According to Taschen’s The Book of Symbols, the Old English word for wound is wundian means a laceration or breach in the psyche. The Greek word trauma means wound, hurt, a damage of things, a heavy blow or injury. The Latin word vulnus means wounds that are like cuts, holes, rents, cracks, that are visible and invisible showing various vulnerabilities. Since antiquity, wounding has been seen as a gateway, an opening or a window for possible transformation, change, growth, and development in your life. Jung called these wounds “lesions to the ego” (CW 16 para.472).
The injury can be caused by words that damage or ruin a person’s name or reputation. A person’s pride can be wounded by hearing the word no or being turned down in some way. It is experienced as the feeling of rejection, not worthy or good enough.

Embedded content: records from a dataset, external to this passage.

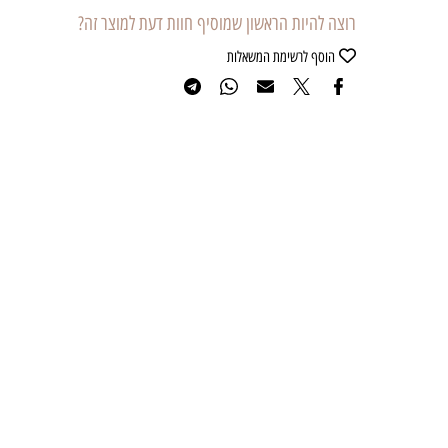
רוצה להיות הראשון שמוסיף חוות דעת למוצר זה?
הוסף לרשימת המשאלות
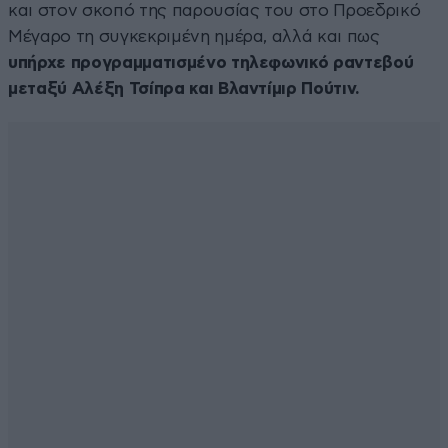
και στον σκοπό της παρουσίας του στο Προεδρικό
Μέγαρο τη συγκεκριμένη ημέρα, αλλά και πως
υπήρχε προγραμματισμένο τηλεφωνικό ραντεβού
μεταξύ Αλέξη Τσίπρα και Βλαντίμιρ Πούτιν.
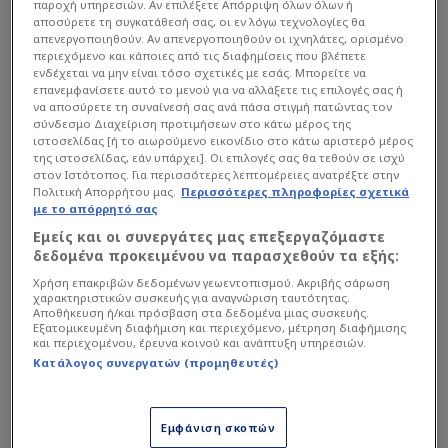
παροχή υπηρεσιών. Αν επιλέξετε Απόρριψη όλων όλων ή
Οι «ερυθρόλευκοι» ήταν ανώτεροι στο «Γ.
αποσύρετε τη συγκατάθεσή σας, οι εν λόγω τεχνολογίες θα
Καραϊσκάκης», απέναντι σε έναν «αναιμικό»
απενεργοποιηθούν. Αν απενεργοποιηθούν οι ιχνηλάτες, ορισμένο
περιεχόμενο και κάποιες από τις διαφημίσεις που βλέπετε
Παναθηναϊκό και πλέον μετά την ισοπαλία του
ενδέχεται να μην είναι τόσο σχετικές με εσάς. Μπορείτε να
ΠΑΟΚ
με την
ΑΕΚ
στην Τούμπα, πήραν
επανεμφανίσετε αυτό το μενού για να αλλάξετε τις επιλογές σας ή
να αποσύρετε τη συναίνεσή σας ανά πάσα στιγμή πατώντας τον
προβάδισμα στη μάχη της 2ης θέσης που οδηγεί
σύνδεσμο Διαχείριση προτιμήσεων στο κάτω μέρος της
στα προκριματικά του επόμενου
Champions
ιστοσελίδας [ή το αιωρούμενο εικονίδιο στο κάτω αριστερό μέρος
της ιστοσελίδας, εάν υπάρχει]. Οι επιλογές σας θα τεθούν σε ισχύ
League
.
στον Ιστότοπος. Για περισσότερες λεπτομέρειες ανατρέξτε στην
Πολιτική Απορρήτου μας.
Περισσότερες πληροφορίες σχετικά
με το απόρρητό σας
Διαβάστε επίσης...
Εμείς και οι συνεργάτες μας επεξεργαζόμαστε
δεδομένα προκειμένου να παρασχεθούν τα εξής:
Στα "μανταλάκια" ο
Χρήση επακριβών δεδομένων γεωεντοπισμού. Ακριβής σάρωση
Μπενίτεθ από Κατσαρό:
χαρακτηριστικών συσκευής για αναγνώριση ταυτότητας.
"Δεν γουστάρει Παντελίδη"
Αποθήκευση ή/και πρόσβαση στα δεδομένα μιας συσκευής.
Εξατομικευμένη διαφήμιση και περιεχόμενο, μέτρηση διαφήμισης
(Vid)
και περιεχομένου, έρευνα κοινού και ανάπτυξη υπηρεσιών.
Εξηγήσεις Μπενίτεθ για την
Κατάλογος συνεργατών (προμηθευτές)
αλλαγή συστήματος του
ΠΑΟ και τη... διατησία!
Εμφάνιση σκοπών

There is the inner feeling of wanting to lick one’s wounds or find a self-soothing balm to gain relief. The main problem that confuses many people is that they will say something innocently or as a fact, and the other person is wounded to their core. The person talking has no idea the other person is being hurt or wounded unless that person can speak up about it. Actually, it takes courage to express yourself. It is a risk to have a conversation because you have no idea how the other person has heard or received your words.

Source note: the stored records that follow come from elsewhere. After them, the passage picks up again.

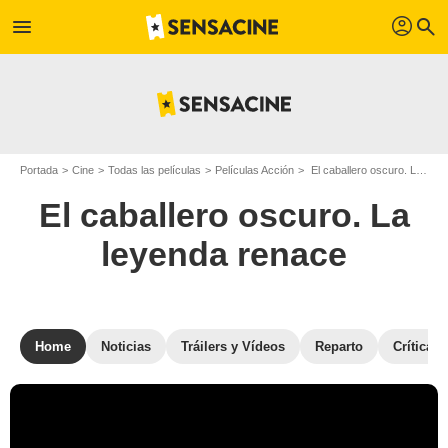
profil
menu
search
Portada
Cine
Todas las películas
Películas Acción
El caballero oscuro. La leyenda renace
El caballero oscuro. La
leyenda renace
Home
Noticias
Tráilers y Vídeos
Reparto
Críticas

All wounds need to be attended to, cleaned up, looked at with tender care as they are explored because as the African proverb states “the wound carries the medicine.” Otherwise, the painful wound can contaminate and infect the whole life. Some of the ways to work with emotional wounding are to journal and write about it. Depth psychotherapy is an excellent way to work with hurt feelings and come to understand more about yourself. A very simple way to let another person know that your feelings are being hurt by what they are saying is to say, “Ouch” out loud. Subsequently, the speaker can think about what was just said. Then they have a chance to clear it up, explain or clarify. Ouches, wounds and hurts can be repaired because once there is understanding; letting go and forgiveness can happen.